A Detail survey on Pedestrian Trajectory Prediction in Smart Cities for Real-Time Surveillance
Main Article Content
Abstract
Pedestrian trajectory prediction has become a foundational capability for intelligent systems operational within dynamic human environments, such as autonomous vehicles, service robots, and smart surveillance platforms. This paper systematically examines the recent advances in pedestrian trajectory prediction, with a particular focus on spatiotemporal deep learning architectures designed for real-time and edge-based deployment. While temporal dependencies have been modelled using recurrent and probabilistic approaches, these methods often struggle with the computational inefficiency and the limited spatial context modeling. In contrast, transformer-based networks and 3D convolutional neural networks (3D CNNs) provide richer spatiotemporal representations but face challenges in scalability and deployment on embedded systems. The reviewed literature is categorized into primary methodological frameworks, recurrent, convolutional, hybrid, and transformer-based models. The frameworks have achieved major advancements in three areas which include social interaction modeling, multimodal prediction, and contextual scene understanding.
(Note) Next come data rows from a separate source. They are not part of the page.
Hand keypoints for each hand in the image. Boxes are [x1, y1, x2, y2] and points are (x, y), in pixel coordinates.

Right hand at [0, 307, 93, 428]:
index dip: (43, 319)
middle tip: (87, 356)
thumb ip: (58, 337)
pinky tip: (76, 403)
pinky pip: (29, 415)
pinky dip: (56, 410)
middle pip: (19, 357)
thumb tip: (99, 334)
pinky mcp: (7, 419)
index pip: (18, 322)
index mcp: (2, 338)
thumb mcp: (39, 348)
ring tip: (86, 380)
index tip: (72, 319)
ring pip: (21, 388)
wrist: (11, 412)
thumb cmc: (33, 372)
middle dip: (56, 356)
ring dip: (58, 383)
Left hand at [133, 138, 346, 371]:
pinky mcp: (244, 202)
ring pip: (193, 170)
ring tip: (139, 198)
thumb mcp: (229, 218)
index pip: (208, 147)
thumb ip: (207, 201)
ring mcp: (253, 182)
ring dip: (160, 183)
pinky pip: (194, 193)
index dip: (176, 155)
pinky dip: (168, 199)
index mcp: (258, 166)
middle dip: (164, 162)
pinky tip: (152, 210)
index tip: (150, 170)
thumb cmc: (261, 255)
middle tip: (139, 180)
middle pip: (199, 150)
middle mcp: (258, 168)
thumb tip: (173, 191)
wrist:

The evaluation of models using standard benchmarks such as ETH/UCY and the Stanford Drone Dataset shows that prediction accuracy and inference latency and model generalization have important trade-offs. The field faces ongoing obstacles which include difficulties with extended future predictions and challenges in handling uncommon behaviors and the need for real-world performance. The research paper provides a roadmap which will help develop lightweight 3D CNN architectures that use temporal residual connections to support efficient spatiotemporal reasoning on edge devices with limited resources.